Obama: 4 ways to reform the surveillance state
President Obama on Friday announced during a press conference that his administration would update the government's spying policies, adding new layers of oversight and making them more transparent to assuage Americans' concerns about the nation's clandestine intelligence-gathering operations.
The announcement was the president's most concrete response to recent criticisms of the surveillance state, the scope of which was illuminated by leaked information provided by Edward Snowden, the fugitive former contractor for the National Security Agency who last week gained asylum in Russia.
The president laid out four specific proposals, which are as follows:
Reforming the Patriot Act
The president said he would push for "appropriate reforms" to section 215 of the Patriot Act, which pertains to the collection of phone records. However, he refrained from offering specifics on just what those reforms would look like.
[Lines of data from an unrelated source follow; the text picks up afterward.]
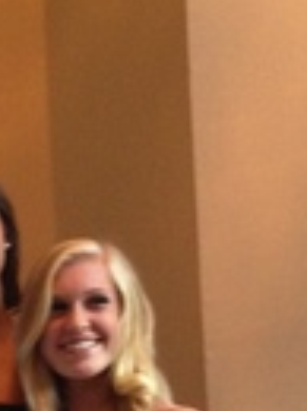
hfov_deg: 11.7
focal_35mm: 122
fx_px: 1447
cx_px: -111
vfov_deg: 15.3
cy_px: 550
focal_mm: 4.12
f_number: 2.4
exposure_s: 1/20
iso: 250
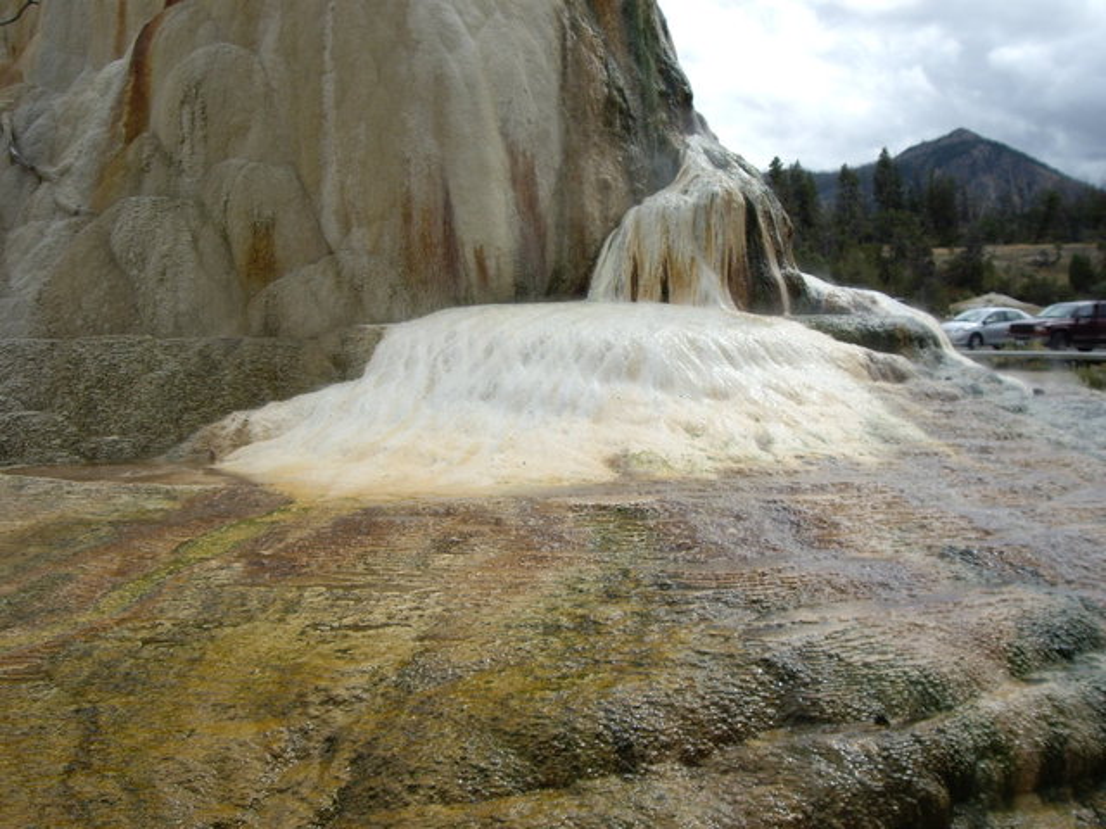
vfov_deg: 37.7
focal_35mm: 38
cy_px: 414
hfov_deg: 49.0
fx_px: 1214
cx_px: 553
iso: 50
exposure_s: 1/320
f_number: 4.3
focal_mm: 6.2
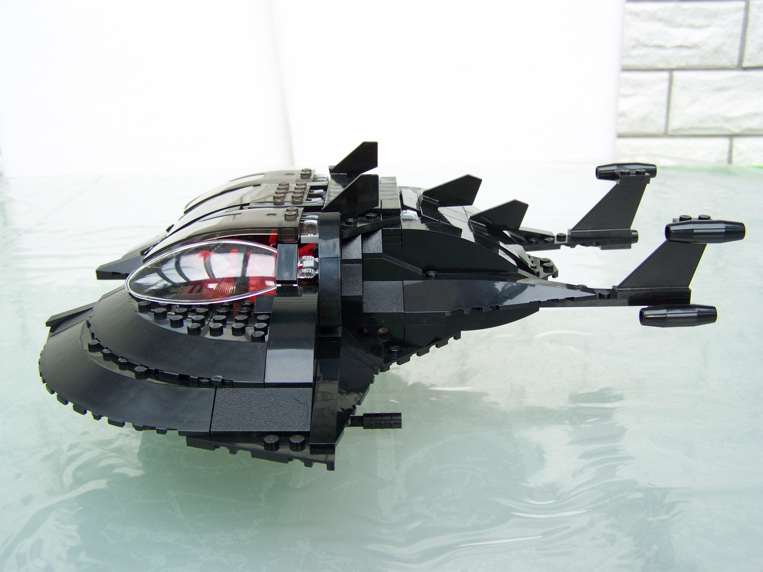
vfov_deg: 37.7
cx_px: 382
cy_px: 286
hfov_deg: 49.0
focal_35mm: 38
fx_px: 838
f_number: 2.8
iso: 64
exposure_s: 1/80
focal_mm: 6.3
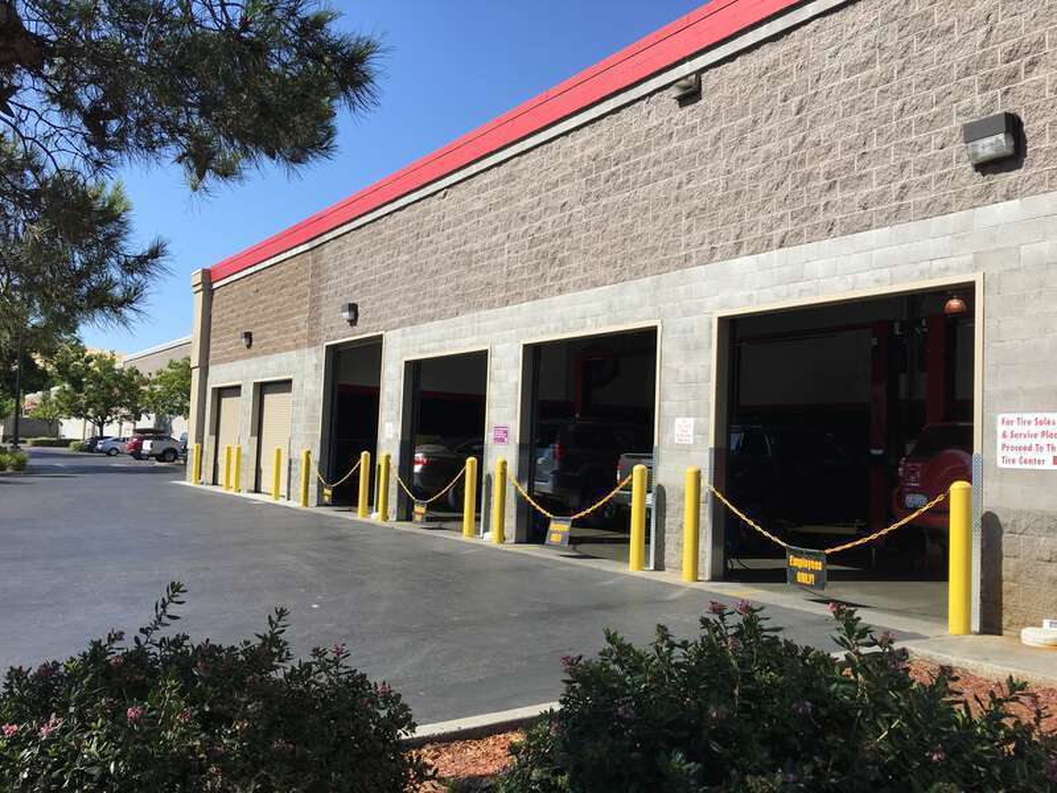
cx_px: 528
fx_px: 886
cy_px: 396
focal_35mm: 29
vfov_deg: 48.2
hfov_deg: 61.7
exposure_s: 1/1350
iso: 25
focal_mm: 4.15
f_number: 2.2
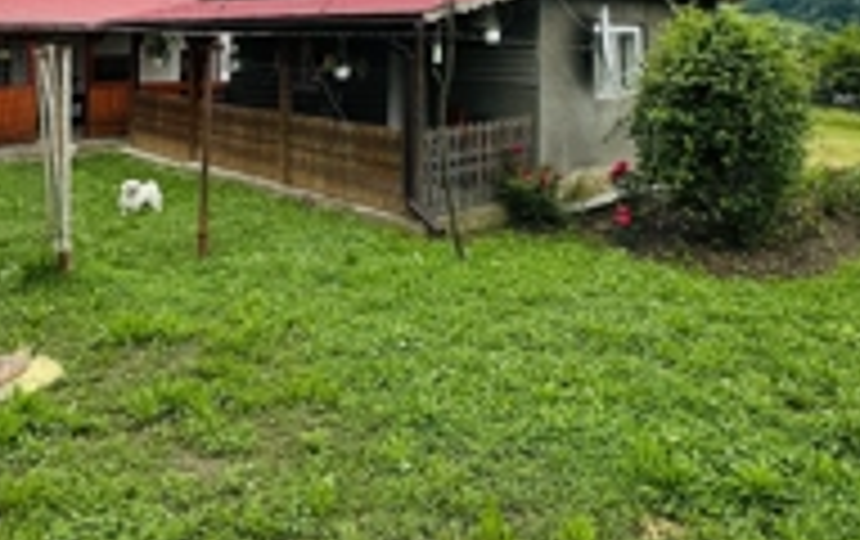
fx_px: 728
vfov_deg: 36.6
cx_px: 459
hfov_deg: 61.1
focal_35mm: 31
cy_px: 0
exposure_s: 1/774
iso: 40
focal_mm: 2.22
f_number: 2.2
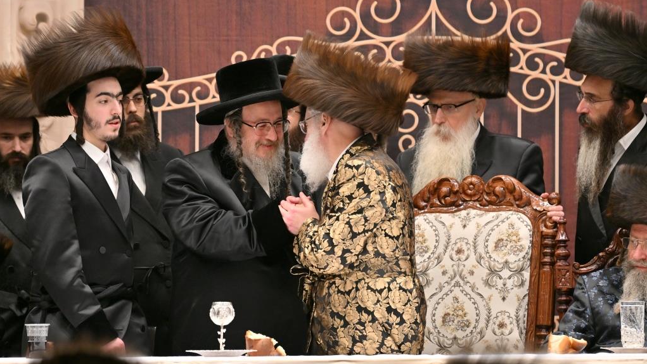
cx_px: 323
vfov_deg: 3.9
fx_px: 5403
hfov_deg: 6.9
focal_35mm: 315
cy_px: 171
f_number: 2.8
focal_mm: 200
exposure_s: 1/400
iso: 320
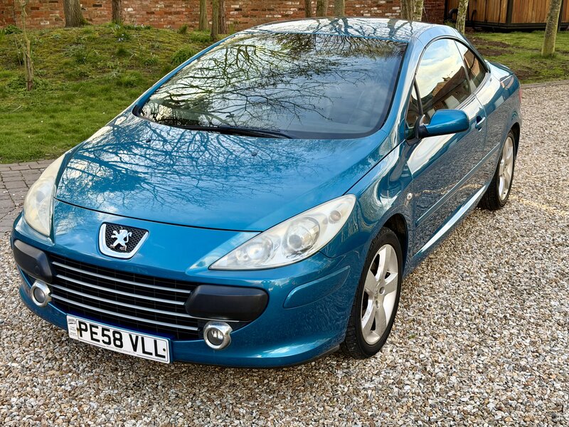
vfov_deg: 30.3
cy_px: 214
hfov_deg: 39.7
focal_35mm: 48
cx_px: 284
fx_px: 789
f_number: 1.78
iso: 64
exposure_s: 1/371
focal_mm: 6.76
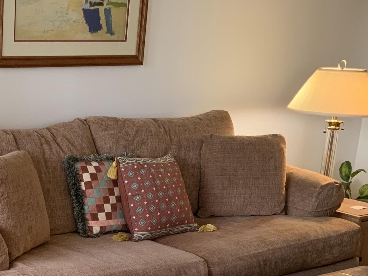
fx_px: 829
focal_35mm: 78
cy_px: 278
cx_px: 8
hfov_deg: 24.0
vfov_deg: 18.4
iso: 100
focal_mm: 3
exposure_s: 1/60
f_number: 1.8
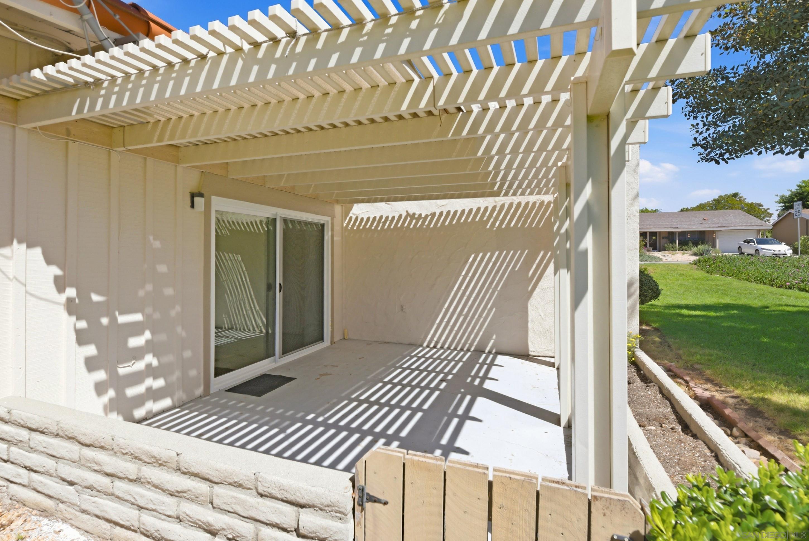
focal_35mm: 16
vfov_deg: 73.8
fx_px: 360
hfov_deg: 96.7
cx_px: 404
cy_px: 270
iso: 200
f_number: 8
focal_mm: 16
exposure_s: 1/500
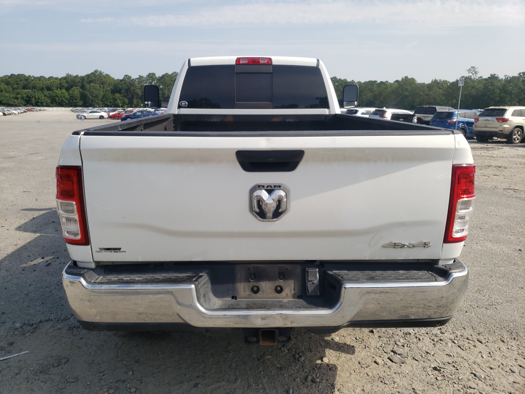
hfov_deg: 67.3
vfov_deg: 53.1
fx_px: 394
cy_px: 197
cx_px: 262
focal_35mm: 26
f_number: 1.5
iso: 50
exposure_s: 1/2500
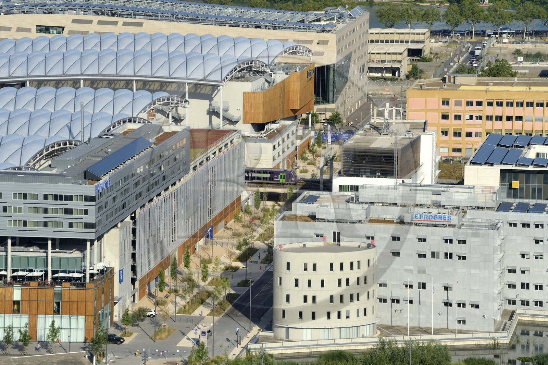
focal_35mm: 170
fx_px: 2586
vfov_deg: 8.1
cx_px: 274
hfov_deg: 12.1
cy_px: 182
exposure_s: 1/320
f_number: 14
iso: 200
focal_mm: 170
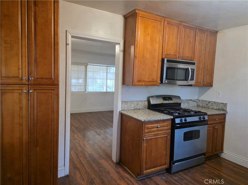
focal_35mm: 23
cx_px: 124
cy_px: 92
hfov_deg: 74.0
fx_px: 165
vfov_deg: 58.8
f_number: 1.7
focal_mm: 6.3
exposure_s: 1/120
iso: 800
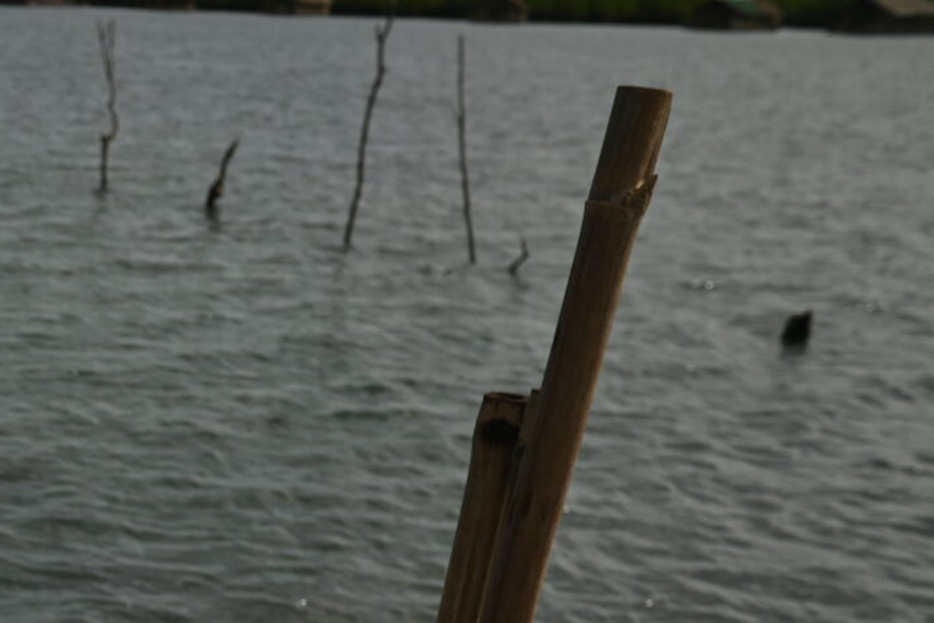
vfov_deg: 21.5
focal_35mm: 58
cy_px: 772
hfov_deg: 28.2
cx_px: -291
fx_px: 1505
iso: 100
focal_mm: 20
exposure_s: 1/2500
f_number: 4.5
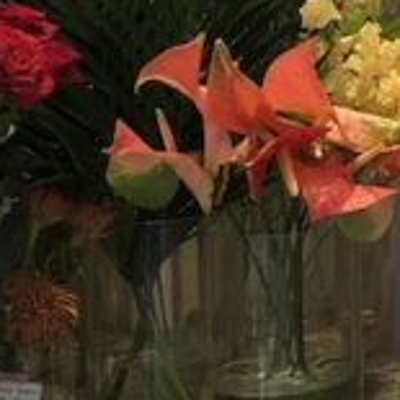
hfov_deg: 12.8
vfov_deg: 13.0
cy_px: -186
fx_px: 1673
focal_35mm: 128
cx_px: 630
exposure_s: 1/100
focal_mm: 4
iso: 40
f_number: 1.8
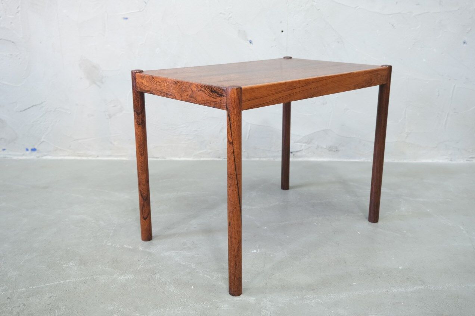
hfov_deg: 57.2
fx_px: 435
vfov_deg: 40.0
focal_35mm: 33
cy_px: 158
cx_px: 238
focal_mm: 22.3
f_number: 4
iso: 1600
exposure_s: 1/30
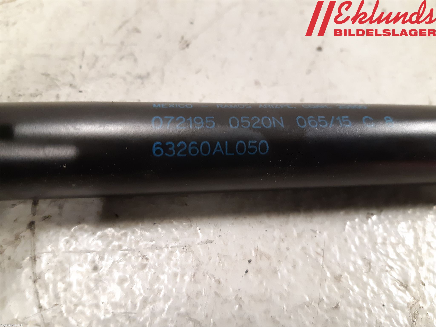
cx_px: 218
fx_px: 327
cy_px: 164
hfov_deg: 67.3
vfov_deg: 53.1
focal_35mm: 26
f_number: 1.7
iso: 320
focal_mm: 3.93
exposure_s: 1/25
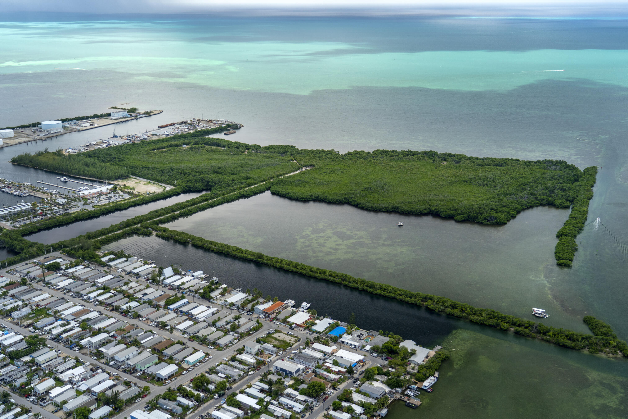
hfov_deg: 53.1
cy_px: 210
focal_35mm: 36
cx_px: 314
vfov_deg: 36.9
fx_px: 628
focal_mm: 36
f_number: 4
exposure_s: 1/1000
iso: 320
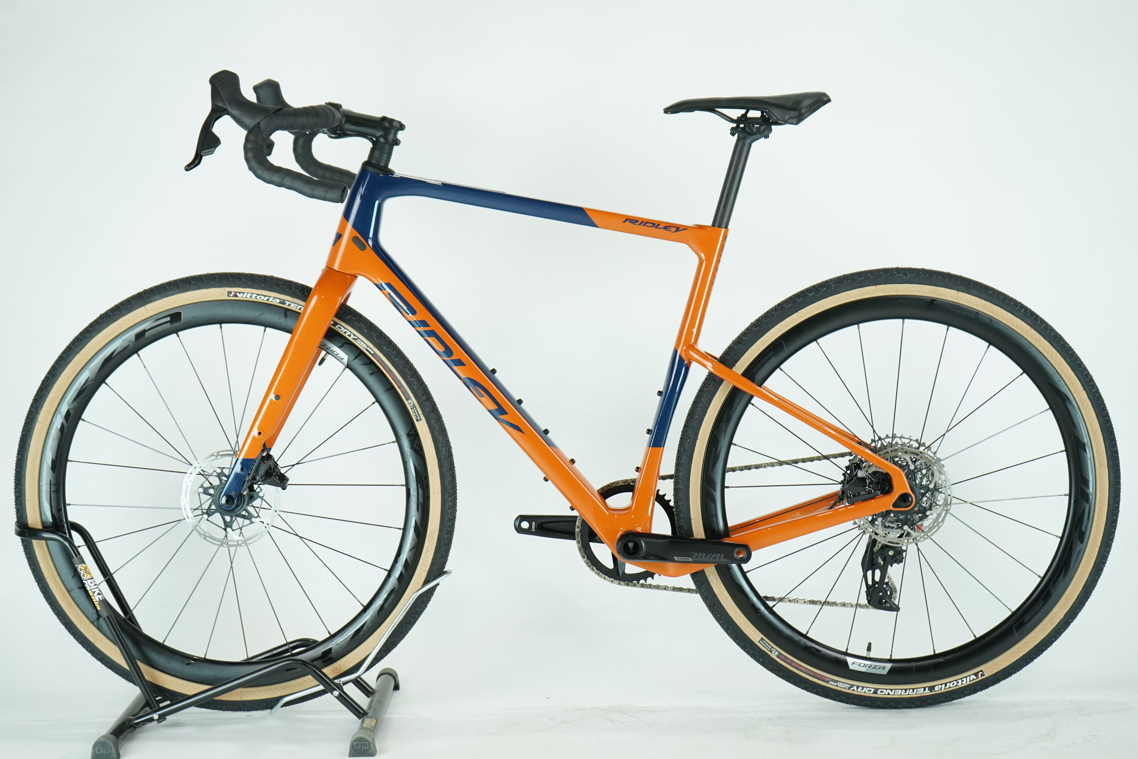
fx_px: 1928
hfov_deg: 32.9
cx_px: 569
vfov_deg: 22.3
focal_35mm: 61
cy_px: 380
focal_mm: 61
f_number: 5.6
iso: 1600
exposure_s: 1/200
"This program is an important tool in our effort to disrupt terrorist plots [but] given the scale of those programs I understand the concerns of those who worry worry that it could be subject to abuse," he said.
The NSA's massive collection of phone records — including those of American citizens — has sparked an outcry from civil libertarians who say the practice is unconstitutional.
Congress would need to approve of any changes to the Patriot Act, which, given that body's inability to pass much of anything lately, may be a heavy lift.
Opening the FISA court to opposing arguments
A secretive court set up by the Foreign Intelligence Surveillance Act has the sole authority to sign off on federal wiretaps and other NSA snooping requests. Yet the court meets in private, and it only hears from one party: The government.
That will change, Obama said, announcing that he would work with Congress to allow an opposing side to air its arguments before the FISA court. That opposition group would be comprised of civil liberties advocates and intelligence experts, he said.
Critics have argued that the court acts as a rubber stamp on federal spy requests, in part because it does not hear any counter arguments. Though the court, established in the 1970s, was initially charged only with approving wiretaps, it has since taken on a far larger role, reviewing requests for massive spying operations that critics say entail constitutional precedents that have yet to be challenged.
Making U.S. intelligence operations more transparent
Obama said he wanted the U.S. intelligence community to declassify as much information as possible. Specifically, he said he would have the Justice Department publicly explain its rationale for collecting phone records under the Patriot Act.
He also said his administration would launch a website with details of its national security operations. In a conference call with reporters, a senior administration official described the website as "a home for citizens who are interested in learning more about our activities and declassifying efforts in responding to queries that people have about these programs."
Consulting outside experts for input on U.S. spy programs
The president said he would have his administration work with experts outside the government to review the nation's security programs and ensure they are effective without encroaching too greatly on Americans' civil liberties. Those experts could include former intelligence officials, civil libertarians, and policy analysts.
Again, Obama did not delve too deeply into specifics about how this oversight would work, saying only that it would add a new layer of review to the government's intelligence-gathering operations.